In the moviesRevision(2012) andAnd-Ek Ghes(2016) the filmmaker also includes his protagonists in the filmmaking process. The occasion is inRevisiona report from the “Miscellaneous” section, which concerned the violent death of two Romanian migrants in 1992 who were hit by bullets in a field on the German-Polish border. A death that raised many questions, but was hardly noticed by the German public. And it was dealt with by the judiciary as a hunting accident without detailed investigation or even questioning of relatives and dropped.

Scheffner’s film isRevision ”in a double sense: on the one hand, almost twenty years after the incident, by interviewing the victims’ families, he at least partially compensated for the legal failures of that time. On the other hand, it gives relatives the opportunity to listen to and comment on their own statements in a second loop. In addition to the resumption of the case, this creates a resonance space of the most varied of voices from the environment of the two victims – and at the same time a self-determined image of the Roma community concerned. In his spin-offAnd-Ek GhesScheffner then hands over the co-direction and camera to the family of one of the two men killed – the result is a semi-documentary fantasy peppered with Bollywood elements about moments of suffering and happiness in a Roma family in Berlin.

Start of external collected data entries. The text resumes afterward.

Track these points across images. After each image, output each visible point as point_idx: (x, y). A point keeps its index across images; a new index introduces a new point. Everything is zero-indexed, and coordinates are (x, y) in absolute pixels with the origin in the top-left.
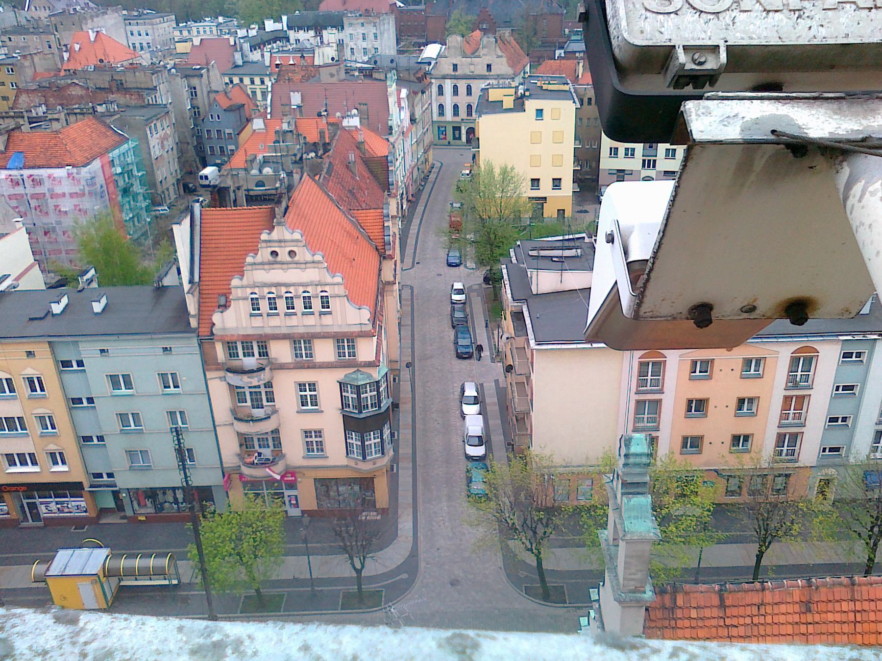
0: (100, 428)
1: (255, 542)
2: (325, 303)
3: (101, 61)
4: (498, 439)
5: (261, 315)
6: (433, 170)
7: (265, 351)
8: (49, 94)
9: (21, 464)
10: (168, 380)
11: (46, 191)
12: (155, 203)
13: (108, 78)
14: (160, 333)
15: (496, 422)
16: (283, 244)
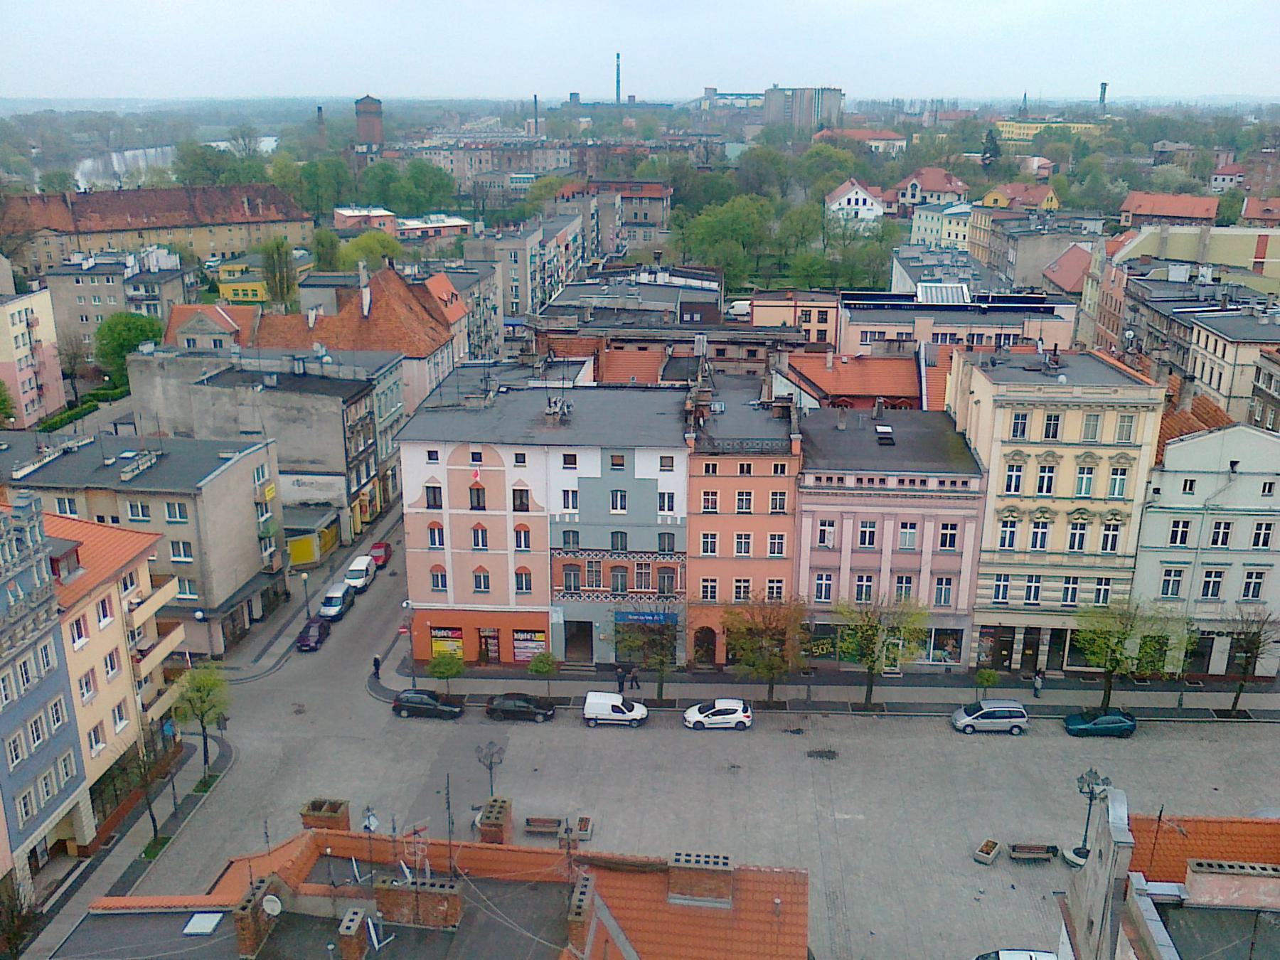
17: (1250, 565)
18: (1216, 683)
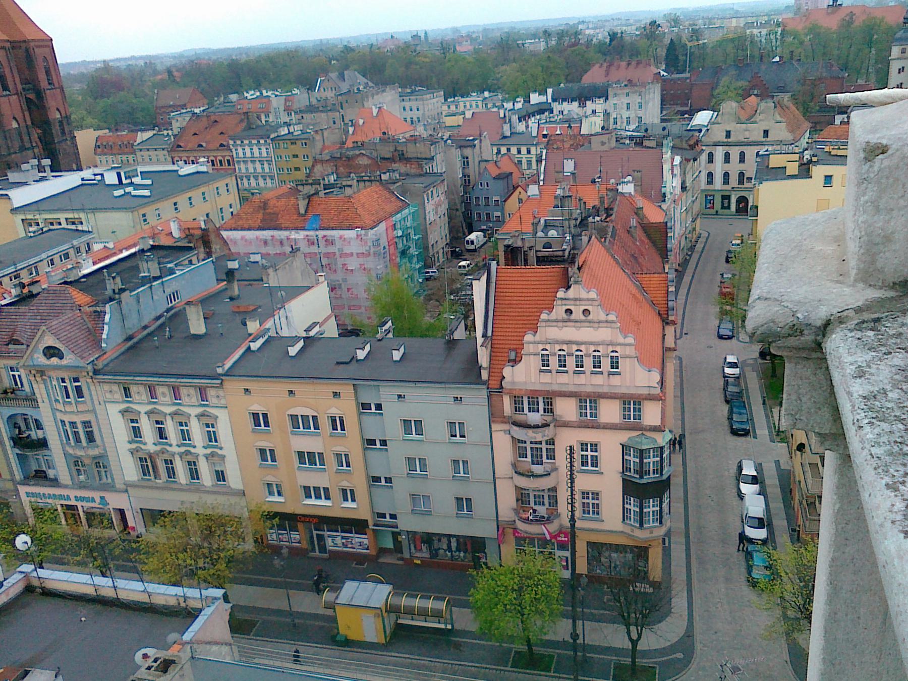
1: (536, 594)
2: (615, 364)
3: (384, 133)
4: (781, 523)
5: (550, 371)
6: (700, 239)
7: (550, 407)
8: (339, 164)
9: (316, 498)
10: (456, 429)
11: (336, 251)
12: (427, 266)
13: (392, 149)
14: (453, 383)
15: (778, 506)
16: (578, 302)
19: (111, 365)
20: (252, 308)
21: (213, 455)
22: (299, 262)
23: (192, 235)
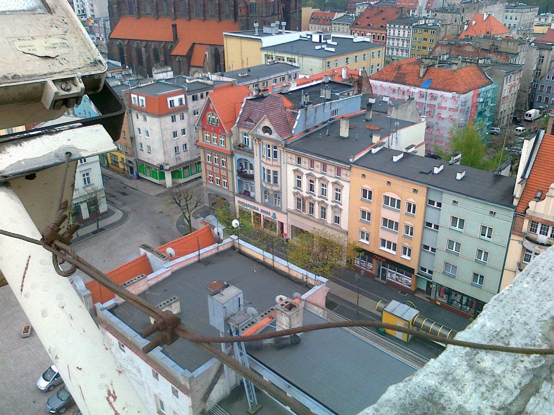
0: (436, 244)
3: (488, 33)
8: (453, 49)
9: (387, 247)
10: (486, 231)
12: (494, 125)
13: (491, 44)
14: (492, 202)
17: (83, 171)
18: (87, 222)
19: (294, 143)
20: (378, 128)
21: (336, 207)
22: (411, 107)
23: (353, 79)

Scheffner’s best films are characterized by the fact that they succeed in bridging the gap between an audience primarily interested in political issues and the specialized film art adepts. This movement does not appear quite as productive and original in his last film so farAveragedealing with the refugee disaster in the Mediterranean.Averageassembles the three-minute clip, stretched to 90 minutes, of an overstaffed nutshell tumbling in the sea with voices and sounds from very diverse sources. This may be convincing as a concept in the gallery context, but for the film viewer it ends in the exhausting effort to somehow contextualize the audio snippets – until the credits provide at least a few explanations. Like all Scheffner’s films it wasThe accident has won multiple awards and was discussed ecstatically. Unfortunately, however, the eulogies often refer to what you can find out about Scheffner’s films in retrospect and less to their effect in the cinema.